Although not an industrial composter, the MRF has set aside a sizeable area for composting windrows: some consist of mulched green waste (grass clippings, leaves, tree residue) and others are created by mixing organics (food scraps) with mulched green waste.  After about 8 weeks, the windrows are sieved and the resultant organic-rich soil is sold as OMRI-certified compost to the public. Because it is OMRI-certified (and thus, more marketable), no compostable plastic is allowed in the compost created at the MRF.

The Upshot

For Placer County Residents, using compostable plastic products is not better for the environment because they ultimately end up in our landfill because they can neither be recycled nor composted at our MRF.  The best solution is to avoid single-use products altogether!

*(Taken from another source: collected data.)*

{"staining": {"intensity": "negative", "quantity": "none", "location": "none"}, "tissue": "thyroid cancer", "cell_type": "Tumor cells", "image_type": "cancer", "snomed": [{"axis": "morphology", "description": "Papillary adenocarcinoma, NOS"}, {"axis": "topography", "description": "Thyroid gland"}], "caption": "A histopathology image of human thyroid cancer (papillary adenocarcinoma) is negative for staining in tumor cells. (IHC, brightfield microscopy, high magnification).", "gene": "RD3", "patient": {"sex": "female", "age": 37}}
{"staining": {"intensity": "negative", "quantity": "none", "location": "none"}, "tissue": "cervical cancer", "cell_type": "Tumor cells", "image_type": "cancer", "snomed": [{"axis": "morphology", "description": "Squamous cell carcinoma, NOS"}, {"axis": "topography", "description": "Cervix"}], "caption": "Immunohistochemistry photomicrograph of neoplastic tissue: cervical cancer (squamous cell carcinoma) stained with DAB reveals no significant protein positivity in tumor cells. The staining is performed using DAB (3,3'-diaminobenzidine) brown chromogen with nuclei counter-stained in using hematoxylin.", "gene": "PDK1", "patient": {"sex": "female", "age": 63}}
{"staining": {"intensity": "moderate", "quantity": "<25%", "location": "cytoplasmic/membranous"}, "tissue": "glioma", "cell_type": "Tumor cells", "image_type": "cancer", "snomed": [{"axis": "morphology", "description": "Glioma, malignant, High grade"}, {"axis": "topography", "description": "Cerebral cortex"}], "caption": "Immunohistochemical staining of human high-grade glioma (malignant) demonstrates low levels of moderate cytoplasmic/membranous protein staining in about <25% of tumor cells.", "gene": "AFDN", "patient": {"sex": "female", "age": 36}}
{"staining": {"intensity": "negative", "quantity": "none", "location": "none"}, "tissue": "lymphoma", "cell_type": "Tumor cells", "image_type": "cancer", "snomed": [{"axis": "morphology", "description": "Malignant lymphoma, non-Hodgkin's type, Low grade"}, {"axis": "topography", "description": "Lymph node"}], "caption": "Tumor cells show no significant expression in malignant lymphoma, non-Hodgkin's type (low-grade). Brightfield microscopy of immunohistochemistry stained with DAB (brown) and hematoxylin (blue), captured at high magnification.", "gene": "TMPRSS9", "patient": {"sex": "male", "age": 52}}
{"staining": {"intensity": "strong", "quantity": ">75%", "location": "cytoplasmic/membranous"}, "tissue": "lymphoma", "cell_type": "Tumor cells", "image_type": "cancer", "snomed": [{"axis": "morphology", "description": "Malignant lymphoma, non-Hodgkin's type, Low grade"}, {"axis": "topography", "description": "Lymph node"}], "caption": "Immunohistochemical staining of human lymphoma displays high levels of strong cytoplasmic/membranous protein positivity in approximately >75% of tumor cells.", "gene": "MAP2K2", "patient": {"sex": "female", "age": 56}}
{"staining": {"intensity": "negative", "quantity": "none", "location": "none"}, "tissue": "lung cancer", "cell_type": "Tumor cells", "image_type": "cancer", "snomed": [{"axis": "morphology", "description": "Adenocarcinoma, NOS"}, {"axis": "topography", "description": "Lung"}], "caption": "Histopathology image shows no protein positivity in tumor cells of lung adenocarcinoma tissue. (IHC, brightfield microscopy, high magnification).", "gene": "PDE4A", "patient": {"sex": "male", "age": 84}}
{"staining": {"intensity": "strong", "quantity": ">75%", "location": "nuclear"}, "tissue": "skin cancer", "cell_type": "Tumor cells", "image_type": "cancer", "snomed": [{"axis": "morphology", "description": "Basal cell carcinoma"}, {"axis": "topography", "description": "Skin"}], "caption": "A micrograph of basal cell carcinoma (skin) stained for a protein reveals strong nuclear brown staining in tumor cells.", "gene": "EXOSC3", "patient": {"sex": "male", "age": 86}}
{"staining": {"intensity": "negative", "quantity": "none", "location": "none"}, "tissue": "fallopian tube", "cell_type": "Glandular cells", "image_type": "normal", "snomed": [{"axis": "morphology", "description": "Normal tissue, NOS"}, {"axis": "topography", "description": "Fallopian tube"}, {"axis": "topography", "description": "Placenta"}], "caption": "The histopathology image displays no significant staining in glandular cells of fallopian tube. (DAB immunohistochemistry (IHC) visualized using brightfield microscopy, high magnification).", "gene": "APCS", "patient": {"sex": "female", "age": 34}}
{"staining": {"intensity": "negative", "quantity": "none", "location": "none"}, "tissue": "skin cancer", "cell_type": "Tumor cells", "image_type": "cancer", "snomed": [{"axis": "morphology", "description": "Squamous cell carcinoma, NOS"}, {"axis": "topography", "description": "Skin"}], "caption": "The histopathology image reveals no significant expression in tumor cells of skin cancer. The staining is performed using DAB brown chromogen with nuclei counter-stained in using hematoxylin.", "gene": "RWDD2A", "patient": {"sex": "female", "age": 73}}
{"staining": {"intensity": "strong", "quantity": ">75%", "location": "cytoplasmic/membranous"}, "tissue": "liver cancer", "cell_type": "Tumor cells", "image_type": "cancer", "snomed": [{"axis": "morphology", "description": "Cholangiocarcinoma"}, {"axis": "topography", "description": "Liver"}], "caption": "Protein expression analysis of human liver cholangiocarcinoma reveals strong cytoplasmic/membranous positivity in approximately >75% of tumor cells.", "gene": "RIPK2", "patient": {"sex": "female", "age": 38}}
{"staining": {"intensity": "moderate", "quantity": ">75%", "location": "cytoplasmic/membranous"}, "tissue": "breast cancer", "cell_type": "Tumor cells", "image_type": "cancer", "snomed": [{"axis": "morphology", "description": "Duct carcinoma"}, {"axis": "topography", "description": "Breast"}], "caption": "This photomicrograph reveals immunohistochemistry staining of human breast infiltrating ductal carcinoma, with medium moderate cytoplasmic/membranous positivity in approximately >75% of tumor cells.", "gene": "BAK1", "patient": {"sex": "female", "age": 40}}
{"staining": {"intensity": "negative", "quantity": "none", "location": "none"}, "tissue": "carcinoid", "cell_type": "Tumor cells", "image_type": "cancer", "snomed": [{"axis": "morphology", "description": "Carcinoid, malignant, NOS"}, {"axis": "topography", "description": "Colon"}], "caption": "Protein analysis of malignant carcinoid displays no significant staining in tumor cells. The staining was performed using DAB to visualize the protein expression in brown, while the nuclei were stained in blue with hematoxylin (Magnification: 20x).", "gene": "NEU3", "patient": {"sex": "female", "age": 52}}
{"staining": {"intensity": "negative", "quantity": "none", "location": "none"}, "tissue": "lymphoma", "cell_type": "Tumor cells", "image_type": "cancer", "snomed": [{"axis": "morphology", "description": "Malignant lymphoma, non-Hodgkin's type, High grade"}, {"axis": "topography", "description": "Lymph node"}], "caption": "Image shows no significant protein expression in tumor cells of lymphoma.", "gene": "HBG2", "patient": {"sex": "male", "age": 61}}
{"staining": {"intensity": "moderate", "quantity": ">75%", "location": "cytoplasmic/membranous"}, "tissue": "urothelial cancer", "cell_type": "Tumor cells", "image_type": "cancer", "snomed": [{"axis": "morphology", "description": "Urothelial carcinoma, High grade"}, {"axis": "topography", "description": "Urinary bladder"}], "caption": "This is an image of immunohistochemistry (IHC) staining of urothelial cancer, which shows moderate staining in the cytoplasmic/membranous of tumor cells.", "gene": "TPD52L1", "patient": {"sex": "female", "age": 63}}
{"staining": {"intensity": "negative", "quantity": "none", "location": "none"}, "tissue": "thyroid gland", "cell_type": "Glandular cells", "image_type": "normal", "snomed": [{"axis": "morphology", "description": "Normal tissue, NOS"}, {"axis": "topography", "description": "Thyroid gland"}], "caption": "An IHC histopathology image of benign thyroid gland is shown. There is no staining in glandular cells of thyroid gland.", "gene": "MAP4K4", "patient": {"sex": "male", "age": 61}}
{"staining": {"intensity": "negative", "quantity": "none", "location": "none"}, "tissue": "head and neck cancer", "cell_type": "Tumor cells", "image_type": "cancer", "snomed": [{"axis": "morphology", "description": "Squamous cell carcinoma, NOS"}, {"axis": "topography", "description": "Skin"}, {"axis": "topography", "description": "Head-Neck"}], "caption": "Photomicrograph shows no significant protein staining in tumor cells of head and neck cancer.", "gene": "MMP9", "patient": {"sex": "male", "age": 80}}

Interested in learning more about how Placer County handles its trash?  Go here: https://www.ppoft.org/mrf-information

Think Twice Before Buying Produce in a Clamshell!

Most of the California Redemption Value (CRV) plastic beverage containers are #1 plastics, and are recyclable.  Unfortunately, there is no market for the #1 plastic clamshell containers commonly used for products such as strawberries, blueberries, leafy greens, and goods from the bakery or deli.  I know it is hard to resist, but please think twice before buying produce packaged in these single use clam shells.  Instead, why not ask your grocer to consider getting them packaged in cardboard, or better yet buy local and in season!